Les différentes formes de distraction entraînent un risque accru d’accident. La distraction/l’inattention représente un risque important pour la sécurité de toutes les tranches d’âge, bien que les schémas comportementaux varient selon l’âge.
Prévalence
Les données sur la prévalence de la distraction et de l’inattention ne sont disponibles que pour certains types de distraction. Il n’y a pas de données sur la fréquence à laquelle les usager·ères de la route sont plongé·es dans leurs pensées ou inattentif·ves dans la circulation routière. Le phénomène est généralement difficile à estimer, car il n’est pas observable et ne peut pas être mesuré de manière fiable.
En 2023, selon trois études d’observation du BPA réalisées en Suisse, 18 % des conducteur·rices de voitures de tourisme et de livraison de 60 ans et plus, 7 % des cyclistes (motorisé·es ou non) et 27 % des piéton·nes de cette tranche d’âge étaient distrait·es pendant la conduite ou au moment de traverser la route [1–3]. Dans les trois groupes, la distraction est principalement causée par l’interaction avec d’autres usager·ères de la route ou occupant·es du véhicule. Dans tous les groupes, la part de personnes distraites est plus faible chez les personnes âgées que chez les plus jeunes.

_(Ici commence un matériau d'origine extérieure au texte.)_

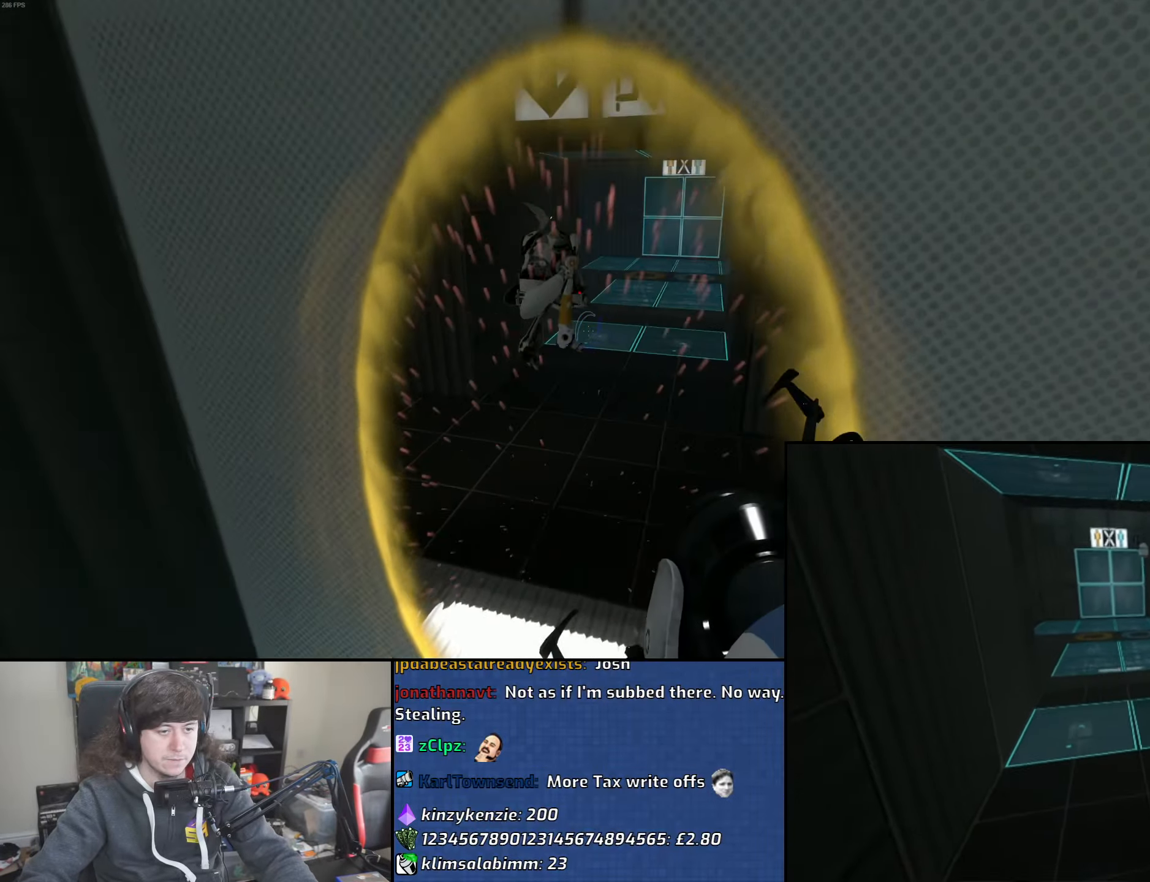
{"keys": ["a"], "mouse": ["wheel"], "events": [[333, "d", "up"], [350, "a", "down"], [416, "mouse_wheel", "down"], [483, "w", "up"]]}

Cet effet lié à l’âge se reflète également dans le sondage du BPA auprès de la population: en 2022, les conducteur·rices de voitures de tourisme âgé·es ont ainsi déclaré effectuer nettement moins souvent des activités distrayantes que les plus jeunes [4]. Par exemple, environ 72 % des conducteur·rices de voitures de tourisme âgé·es de 18 à 24 ans interrogé·es ont déclaré manipuler au moins de temps en temps un appareil de navigation en conduisant, contre 39 % chez les 65-74 ans.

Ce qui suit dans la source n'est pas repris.